All of Washington knows DeLay as “The Hammer.” But when the Congress returns in January, he will become an entire toolbox–and one that the president will have to handle with care. As the new majority leader (Dick Armey retired), DeLay will control the flow of legislation and committee assignments in the one chamber–the House–that can actually be controlled. (Running the Senate, says Lott, is like trying to haul bullfrogs in a wheelbarrow.) DeLay’s former lieutenants (including Hastert) control all key positions, and won all elections last week for new leadership slots. A staunch conservative with an unrivaled, ever-evolving fund-raising machine, DeLay may be the opponent that focuses the mind of confused and rudderless Democrats. He can also be Bush’s best friend–guarding the president’s right flank, playing the tough legislative cop (think of a domestic Donald Rumsfeld) and blessing final deals. Or he can become his fellow Texan’s worst enemy (and White House adviser Karl Rove’s worst nightmare), leading “The Base” in revolt if he decides that Bush, like his father, really isn’t True Right enough. “He’s King of the Hill,” says a GOP insider.
Delay’s wish list for next year includes bans on partial-birth abortion and human cloning, and tax cuts that go well beyond the president’s initial aim of making his 10-year income-tax reductions permanent. He is eager to take the lead in demonizing the trial lawyers, who have long since replaced Big Labor and “welfare cheats” as the GOP’s favorite bogeymen. Increasingly venturing into foreign policy, he’s given hard-line speeches against Yasir Arafat and Saddam Hussein–harbingers of the Bushies’ own uncompromising line.
Congressional leaders are frank about using their clout for porkish purposes, and DeLay is no exception. One of the last-minute amendments that caused problems in the Senate was his own. It makes Texas A&M, his daughter’s alma mater and home to the Bush Library, the center for the study of homeland security.
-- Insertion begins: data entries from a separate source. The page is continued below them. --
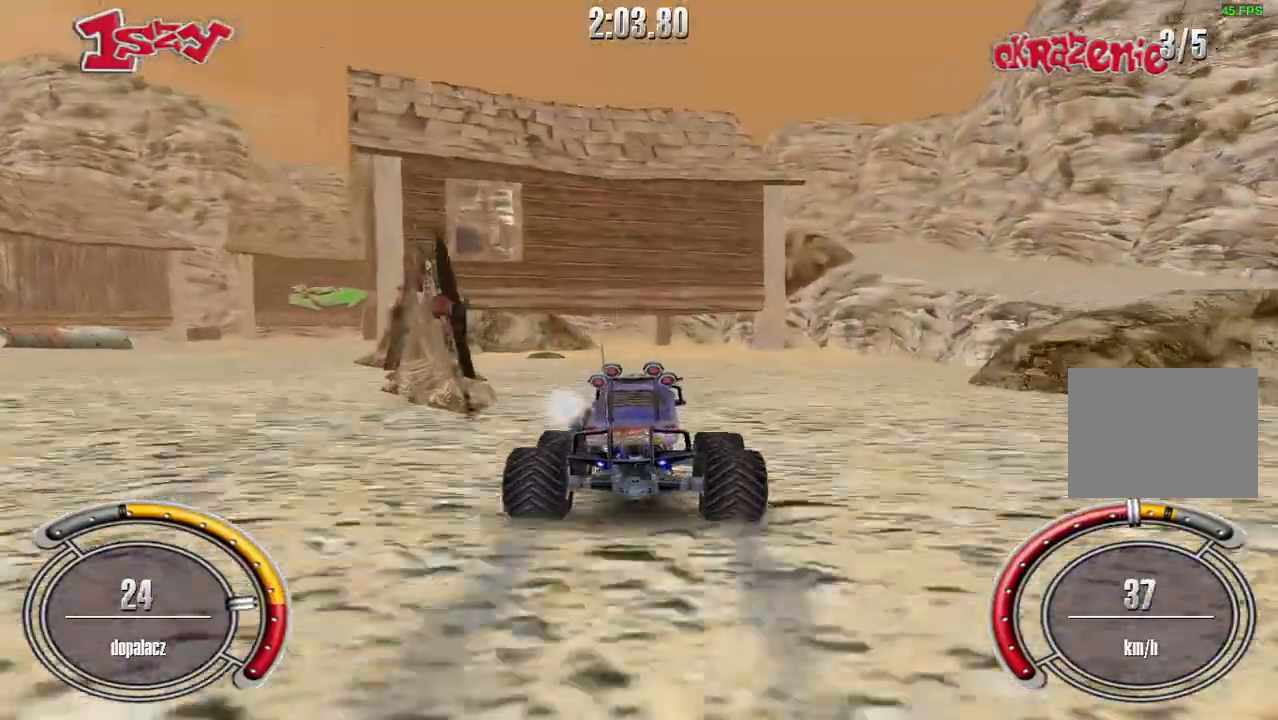
{"keys": ["shift", "up"], "events": [[120, "left", "down"], [240, "left", "up"]]}
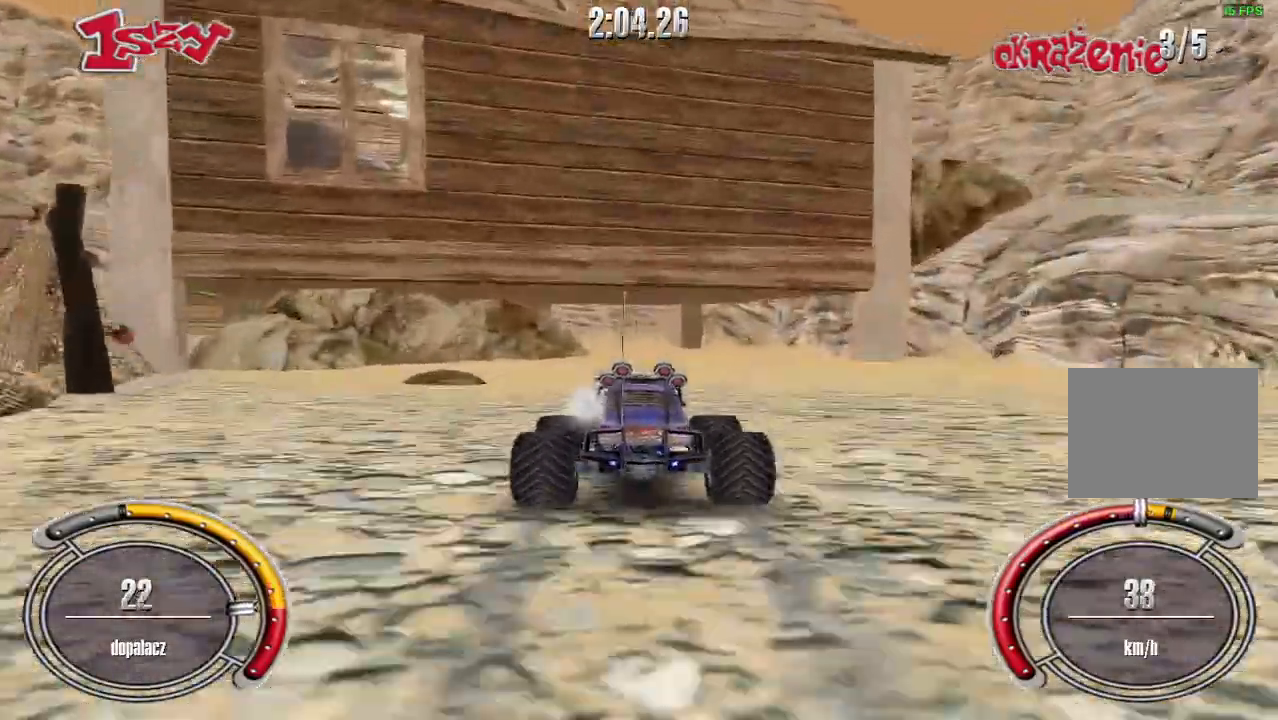
{"keys": [], "events": [[360, "shift", "up"], [400, "up", "up"]]}
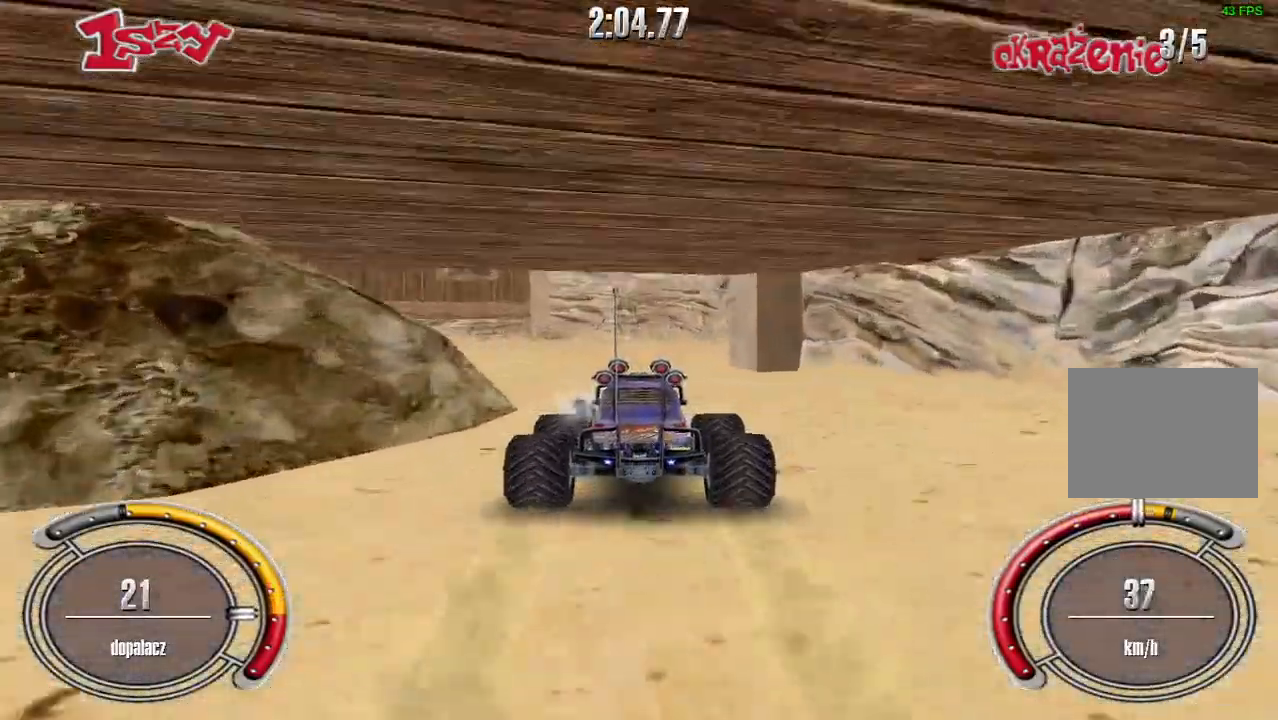
{"keys": ["right"], "events": [[100, "right", "down"]]}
But as DeLay rises, so does his need to move legislation that doesn’t necessarily please The Base. DeLay now finds himself at war with a leading grass-roots conservative. James Dobson of Focus on the Family, a prominent abortion foe and radio broadcaster, accuses DeLay of breaking a promise to protect the rights of pro-life activists in a bankruptcy-reform bill. DeLay ended up siding with business interests that wanted the bill, rather than the pro-lifers who opposed it. DeLay insists that he had worked out a deal that should have satisfied Dobson, and that he didn’t go back on his word. (In the end, the bill failed, with DeLay on the losing side.) The details are arcane, but DeLay’s angry response was not: Dobson, he snapped, “doesn’t always tell the truth.” It sounded like The Hammer of old, but a Hammer striking out in a whole new direction.